Stored items:
·····
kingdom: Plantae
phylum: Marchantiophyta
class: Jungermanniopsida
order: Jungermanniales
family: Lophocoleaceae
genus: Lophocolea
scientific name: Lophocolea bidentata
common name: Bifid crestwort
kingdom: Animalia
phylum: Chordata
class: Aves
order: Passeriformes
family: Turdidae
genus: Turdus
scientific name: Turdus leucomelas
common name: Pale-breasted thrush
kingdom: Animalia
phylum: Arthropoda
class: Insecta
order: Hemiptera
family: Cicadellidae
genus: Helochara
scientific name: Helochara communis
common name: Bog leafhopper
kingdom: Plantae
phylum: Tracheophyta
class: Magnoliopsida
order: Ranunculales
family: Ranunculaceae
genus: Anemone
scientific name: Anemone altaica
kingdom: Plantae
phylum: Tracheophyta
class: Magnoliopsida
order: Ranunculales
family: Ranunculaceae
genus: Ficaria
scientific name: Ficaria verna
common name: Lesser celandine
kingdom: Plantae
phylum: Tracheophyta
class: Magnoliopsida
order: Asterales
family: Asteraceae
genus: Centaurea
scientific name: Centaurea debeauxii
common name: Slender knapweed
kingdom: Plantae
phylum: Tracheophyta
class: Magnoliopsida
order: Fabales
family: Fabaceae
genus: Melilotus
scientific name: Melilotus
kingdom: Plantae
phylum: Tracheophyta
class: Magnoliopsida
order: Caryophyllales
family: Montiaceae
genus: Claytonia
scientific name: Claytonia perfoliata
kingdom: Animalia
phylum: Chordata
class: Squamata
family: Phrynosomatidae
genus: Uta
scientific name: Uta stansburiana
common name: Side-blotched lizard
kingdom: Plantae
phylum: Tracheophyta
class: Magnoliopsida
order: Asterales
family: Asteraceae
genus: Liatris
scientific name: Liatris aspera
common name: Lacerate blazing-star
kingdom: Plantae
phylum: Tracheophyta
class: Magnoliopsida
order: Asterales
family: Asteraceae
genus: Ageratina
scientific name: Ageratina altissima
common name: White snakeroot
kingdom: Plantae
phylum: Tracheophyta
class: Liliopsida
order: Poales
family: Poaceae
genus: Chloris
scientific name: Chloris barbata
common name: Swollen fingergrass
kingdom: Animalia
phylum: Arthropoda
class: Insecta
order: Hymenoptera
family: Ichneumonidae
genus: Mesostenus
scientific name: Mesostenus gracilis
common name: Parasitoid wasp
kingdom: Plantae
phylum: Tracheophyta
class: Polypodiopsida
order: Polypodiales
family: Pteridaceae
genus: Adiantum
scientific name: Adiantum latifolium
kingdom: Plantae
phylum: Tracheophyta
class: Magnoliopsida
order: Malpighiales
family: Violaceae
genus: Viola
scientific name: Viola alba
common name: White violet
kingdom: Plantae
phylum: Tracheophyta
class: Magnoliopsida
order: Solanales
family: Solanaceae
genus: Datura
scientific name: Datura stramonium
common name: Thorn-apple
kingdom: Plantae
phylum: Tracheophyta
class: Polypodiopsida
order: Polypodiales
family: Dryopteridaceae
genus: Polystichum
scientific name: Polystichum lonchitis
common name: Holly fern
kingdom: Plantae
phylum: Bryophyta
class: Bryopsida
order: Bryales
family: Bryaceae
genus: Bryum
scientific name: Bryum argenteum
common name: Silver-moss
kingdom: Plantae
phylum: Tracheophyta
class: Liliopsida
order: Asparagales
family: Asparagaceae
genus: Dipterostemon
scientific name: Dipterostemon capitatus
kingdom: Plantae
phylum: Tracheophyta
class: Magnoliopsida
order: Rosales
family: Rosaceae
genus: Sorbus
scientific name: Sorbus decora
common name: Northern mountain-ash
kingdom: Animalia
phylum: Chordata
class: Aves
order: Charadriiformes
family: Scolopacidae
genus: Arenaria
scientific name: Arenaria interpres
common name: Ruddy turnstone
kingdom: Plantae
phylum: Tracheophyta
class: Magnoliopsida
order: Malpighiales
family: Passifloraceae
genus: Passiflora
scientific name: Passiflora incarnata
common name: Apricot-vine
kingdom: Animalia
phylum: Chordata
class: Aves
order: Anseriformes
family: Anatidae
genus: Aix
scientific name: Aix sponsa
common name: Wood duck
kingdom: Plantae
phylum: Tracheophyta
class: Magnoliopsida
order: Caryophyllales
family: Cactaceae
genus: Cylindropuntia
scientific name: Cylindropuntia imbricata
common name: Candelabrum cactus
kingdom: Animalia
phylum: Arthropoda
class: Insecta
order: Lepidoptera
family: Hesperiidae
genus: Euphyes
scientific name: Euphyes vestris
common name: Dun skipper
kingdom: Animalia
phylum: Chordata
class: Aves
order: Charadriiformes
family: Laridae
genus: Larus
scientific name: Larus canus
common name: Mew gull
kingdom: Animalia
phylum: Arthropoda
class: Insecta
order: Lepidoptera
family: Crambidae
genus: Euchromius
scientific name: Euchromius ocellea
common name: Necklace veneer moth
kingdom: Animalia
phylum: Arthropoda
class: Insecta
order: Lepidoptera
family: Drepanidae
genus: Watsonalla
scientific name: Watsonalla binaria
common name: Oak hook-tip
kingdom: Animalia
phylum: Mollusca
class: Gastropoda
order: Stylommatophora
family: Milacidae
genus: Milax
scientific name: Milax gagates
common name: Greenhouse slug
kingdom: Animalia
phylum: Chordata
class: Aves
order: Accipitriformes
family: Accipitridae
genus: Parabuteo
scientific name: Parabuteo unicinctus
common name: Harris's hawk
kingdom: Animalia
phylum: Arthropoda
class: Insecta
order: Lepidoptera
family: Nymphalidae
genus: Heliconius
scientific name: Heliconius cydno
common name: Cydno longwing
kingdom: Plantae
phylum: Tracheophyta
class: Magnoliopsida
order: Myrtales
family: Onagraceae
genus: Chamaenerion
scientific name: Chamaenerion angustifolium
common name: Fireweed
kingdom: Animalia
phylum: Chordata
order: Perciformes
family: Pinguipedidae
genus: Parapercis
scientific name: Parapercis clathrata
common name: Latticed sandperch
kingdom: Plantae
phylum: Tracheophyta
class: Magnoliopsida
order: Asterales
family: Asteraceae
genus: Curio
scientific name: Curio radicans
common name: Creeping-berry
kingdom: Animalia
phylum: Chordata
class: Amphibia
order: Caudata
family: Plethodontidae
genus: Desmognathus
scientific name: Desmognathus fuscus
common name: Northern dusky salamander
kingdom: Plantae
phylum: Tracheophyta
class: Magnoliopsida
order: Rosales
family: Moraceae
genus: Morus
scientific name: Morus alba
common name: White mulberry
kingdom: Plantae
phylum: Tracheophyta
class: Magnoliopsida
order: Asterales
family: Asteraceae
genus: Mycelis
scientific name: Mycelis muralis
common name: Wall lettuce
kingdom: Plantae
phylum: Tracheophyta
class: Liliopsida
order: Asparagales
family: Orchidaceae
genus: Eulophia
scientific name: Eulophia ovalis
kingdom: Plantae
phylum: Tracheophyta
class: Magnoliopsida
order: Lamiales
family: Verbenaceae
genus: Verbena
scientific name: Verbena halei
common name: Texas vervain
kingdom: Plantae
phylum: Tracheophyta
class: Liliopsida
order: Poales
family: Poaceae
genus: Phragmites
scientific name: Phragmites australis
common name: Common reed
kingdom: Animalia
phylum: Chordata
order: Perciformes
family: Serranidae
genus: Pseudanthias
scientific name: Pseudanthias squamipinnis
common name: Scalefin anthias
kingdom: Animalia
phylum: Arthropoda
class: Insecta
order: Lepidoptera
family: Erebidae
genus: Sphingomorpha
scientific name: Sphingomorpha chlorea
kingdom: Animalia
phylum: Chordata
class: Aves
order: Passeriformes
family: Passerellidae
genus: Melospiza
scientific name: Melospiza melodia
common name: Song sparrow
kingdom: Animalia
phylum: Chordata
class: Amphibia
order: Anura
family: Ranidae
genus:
·····
## Stated problem
Reproduce every line of the records above with no changes.

## Completed task
kingdom: Plantae
phylum: Marchantiophyta
class: Jungermanniopsida
order: Jungermanniales
family: Lophocoleaceae
genus: Lophocolea
scientific name: Lophocolea bidentata
common name: Bifid crestwort
kingdom: Animalia
phylum: Chordata
class: Aves
order: Passeriformes
family: Turdidae
genus: Turdus
scientific name: Turdus leucomelas
common name: Pale-breasted thrush
kingdom: Animalia
phylum: Arthropoda
class: Insecta
order: Hemiptera
family: Cicadellidae
genus: Helochara
scientific name: Helochara communis
common name: Bog leafhopper
kingdom: Plantae
phylum: Tracheophyta
class: Magnoliopsida
order: Ranunculales
family: Ranunculaceae
genus: Anemone
scientific name: Anemone altaica
kingdom: Plantae
phylum: Tracheophyta
class: Magnoliopsida
order: Ranunculales
family: Ranunculaceae
genus: Ficaria
scientific name: Ficaria verna
common name: Lesser celandine
kingdom: Plantae
phylum: Tracheophyta
class: Magnoliopsida
order: Asterales
family: Asteraceae
genus: Centaurea
scientific name: Centaurea debeauxii
common name: Slender knapweed
kingdom: Plantae
phylum: Tracheophyta
class: Magnoliopsida
order: Fabales
family: Fabaceae
genus: Melilotus
scientific name: Melilotus
kingdom: Plantae
phylum: Tracheophyta
class: Magnoliopsida
order: Caryophyllales
family: Montiaceae
genus: Claytonia
scientific name: Claytonia perfoliata
kingdom: Animalia
phylum: Chordata
class: Squamata
family: Phrynosomatidae
genus: Uta
scientific name: Uta stansburiana
common name: Side-blotched lizard
kingdom: Plantae
phylum: Tracheophyta
class: Magnoliopsida
order: Asterales
family: Asteraceae
genus: Liatris
scientific name: Liatris aspera
common name: Lacerate blazing-star
kingdom: Plantae
phylum: Tracheophyta
class: Magnoliopsida
order: Asterales
family: Asteraceae
genus: Ageratina
scientific name: Ageratina altissima
common name: White snakeroot
kingdom: Plantae
phylum: Tracheophyta
class: Liliopsida
order: Poales
family: Poaceae
genus: Chloris
scientific name: Chloris barbata
common name: Swollen fingergrass
kingdom: Animalia
phylum: Arthropoda
class: Insecta
order: Hymenoptera
family: Ichneumonidae
genus: Mesostenus
scientific name: Mesostenus gracilis
common name: Parasitoid wasp
kingdom: Plantae
phylum: Tracheophyta
class: Polypodiopsida
order: Polypodiales
family: Pteridaceae
genus: Adiantum
scientific name: Adiantum latifolium
kingdom: Plantae
phylum: Tracheophyta
class: Magnoliopsida
order: Malpighiales
family: Violaceae
genus: Viola
scientific name: Viola alba
common name: White violet
kingdom: Plantae
phylum: Tracheophyta
class: Magnoliopsida
order: Solanales
family: Solanaceae
genus: Datura
scientific name: Datura stramonium
common name: Thorn-apple
kingdom: Plantae
phylum: Tracheophyta
class: Polypodiopsida
order: Polypodiales
family: Dryopteridaceae
genus: Polystichum
scientific name: Polystichum lonchitis
common name: Holly fern
kingdom: Plantae
phylum: Bryophyta
class: Bryopsida
order: Bryales
family: Bryaceae
genus: Bryum
scientific name: Bryum argenteum
common name: Silver-moss
kingdom: Plantae
phylum: Tracheophyta
class: Liliopsida
order: Asparagales
family: Asparagaceae
genus: Dipterostemon
scientific name: Dipterostemon capitatus
kingdom: Plantae
phylum: Tracheophyta
class: Magnoliopsida
order: Rosales
family: Rosaceae
genus: Sorbus
scientific name: Sorbus decora
common name: Northern mountain-ash
kingdom: Animalia
phylum: Chordata
class: Aves
order: Charadriiformes
family: Scolopacidae
genus: Arenaria
scientific name: Arenaria interpres
common name: Ruddy turnstone
kingdom: Plantae
phylum: Tracheophyta
class: Magnoliopsida
order: Malpighiales
family: Passifloraceae
genus: Passiflora
scientific name: Passiflora incarnata
common name: Apricot-vine
kingdom: Animalia
phylum: Chordata
class: Aves
order: Anseriformes
family: Anatidae
genus: Aix
scientific name: Aix sponsa
common name: Wood duck
kingdom: Plantae
phylum: Tracheophyta
class: Magnoliopsida
order: Caryophyllales
family: Cactaceae
genus: Cylindropuntia
scientific name: Cylindropuntia imbricata
common name: Candelabrum cactus
kingdom: Animalia
phylum: Arthropoda
class: Insecta
order: Lepidoptera
family: Hesperiidae
genus: Euphyes
scientific name: Euphyes vestris
common name: Dun skipper
kingdom: Animalia
phylum: Chordata
class: Aves
order: Charadriiformes
family: Laridae
genus: Larus
scientific name: Larus canus
common name: Mew gull
kingdom: Animalia
phylum: Arthropoda
class: Insecta
order: Lepidoptera
family: Crambidae
genus: Euchromius
scientific name: Euchromius ocellea
common name: Necklace veneer moth
kingdom: Animalia
phylum: Arthropoda
class: Insecta
order: Lepidoptera
family: Drepanidae
genus: Watsonalla
scientific name: Watsonalla binaria
common name: Oak hook-tip
kingdom: Animalia
phylum: Mollusca
class: Gastropoda
order: Stylommatophora
family: Milacidae
genus: Milax
scientific name: Milax gagates
common name: Greenhouse slug
kingdom: Animalia
phylum: Chordata
class: Aves
order: Accipitriformes
family: Accipitridae
genus: Parabuteo
scientific name: Parabuteo unicinctus
common name: Harris's hawk
kingdom: Animalia
phylum: Arthropoda
class: Insecta
order: Lepidoptera
family: Nymphalidae
genus: Heliconius
scientific name: Heliconius cydno
common name: Cydno longwing
kingdom: Plantae
phylum: Tracheophyta
class: Magnoliopsida
order: Myrtales
family: Onagraceae
genus: Chamaenerion
scientific name: Chamaenerion angustifolium
common name: Fireweed
kingdom: Animalia
phylum: Chordata
order: Perciformes
family: Pinguipedidae
genus: Parapercis
scientific name: Parapercis clathrata
common name: Latticed sandperch
kingdom: Plantae
phylum: Tracheophyta
class: Magnoliopsida
order: Asterales
family: Asteraceae
genus: Curio
scientific name: Curio radicans
common name: Creeping-berry
kingdom: Animalia
phylum: Chordata
class: Amphibia
order: Caudata
family: Plethodontidae
genus: Desmognathus
scientific name: Desmognathus fuscus
common name: Northern dusky salamander
kingdom: Plantae
phylum: Tracheophyta
class: Magnoliopsida
order: Rosales
family: Moraceae
genus: Morus
scientific name: Morus alba
common name: White mulberry
kingdom: Plantae
phylum: Tracheophyta
class: Magnoliopsida
order: Asterales
family: Asteraceae
genus: Mycelis
scientific name: Mycelis muralis
common name: Wall lettuce
kingdom: Plantae
phylum: Tracheophyta
class: Liliopsida
order: Asparagales
family: Orchidaceae
genus: Eulophia
scientific name: Eulophia ovalis
kingdom: Plantae
phylum: Tracheophyta
class: Magnoliopsida
order: Lamiales
family: Verbenaceae
genus: Verbena
scientific name: Verbena halei
common name: Texas vervain
kingdom: Plantae
phylum: Tracheophyta
class: Liliopsida
order: Poales
family: Poaceae
genus: Phragmites
scientific name: Phragmites australis
common name: Common reed
kingdom: Animalia
phylum: Chordata
order: Perciformes
family: Serranidae
genus: Pseudanthias
scientific name: Pseudanthias squamipinnis
common name: Scalefin anthias
kingdom: Animalia
phylum: Arthropoda
class: Insecta
order: Lepidoptera
family: Erebidae
genus: Sphingomorpha
scientific name: Sphingomorpha chlorea
kingdom: Animalia
phylum: Chordata
class: Aves
order: Passeriformes
family: Passerellidae
genus: Melospiza
scientific name: Melospiza melodia
common name: Song sparrow
kingdom: Animalia
phylum: Chordata
class: Amphibia
order: Anura
family: Ranidae
genus:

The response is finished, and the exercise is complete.